The figure below highlights the correlation between the retweet count and favorite count, in this case a positive correction, it make sense as the more a tweet get retweeted the tendency to reach more audience for potential likes.
The data point of the retweet count and favorite count categorized by prediction validity plotted on a scatter point to show the relationship between the three variables, this figure is depicted below to show the relationship between the variables.
In the image prediction dataframe there are predictions that were not dogs in all the three predictions, we can decide to assess the predictions that were dog only. we filter out the image prediction that predicted something else other than a dog, consequently a word cloud would be appropriate to display the predicted dog breed in word cloud. The breed of dogs from the first prediction is plotted on a word cloud to have a better view of all beeeds of dog predicted from all three predictions. from this figure below for the first prediction Labrador retriver and golden retriever has the highest number of predictions with every other dogs represented with their names.
The image predictions were spot on as a result of the sample gotten below, we can confirm this with the tweet that was archived in the twitter archive dataframe. For prediction in index number 9 we have the tweet as "This is Cassie. She is a college pup. Studying international doggo communication and stick theory for dog".
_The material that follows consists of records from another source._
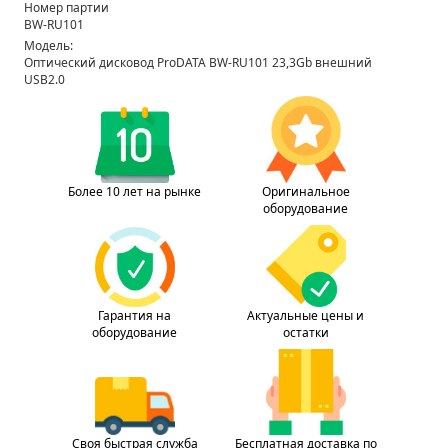
Номер партии
BW-RU101
Модель:
Оптический дисковод ProDATA BW-RU101 23,3Gb внешний
USB2.0
Более 10 лет на рынке
Оригинальное
оборудование
Гарантия на
Актуальные цены и
оборудование
остатки
Своя быстрая служба
Бесплатная доставка по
It was figured out that from the three image predictions there exist predictions that were not a dog and got a category of dog stages, we concentrated on predictions that were valid dogs; the total of valid dog predictions was higher and amongst them were majorly clssified as unidentified dog stage. Pupper dog stage with 138 occurence has the highest dog stage from the first prediction. Conclusively to display the image predictions instead of the url, a IPython.display package was implemeted to display image in html, we can decide to assess the predictions that were dog only. the filtered valid dog dataframe was assessed in this scenario to display predicted images that are dog and not something else.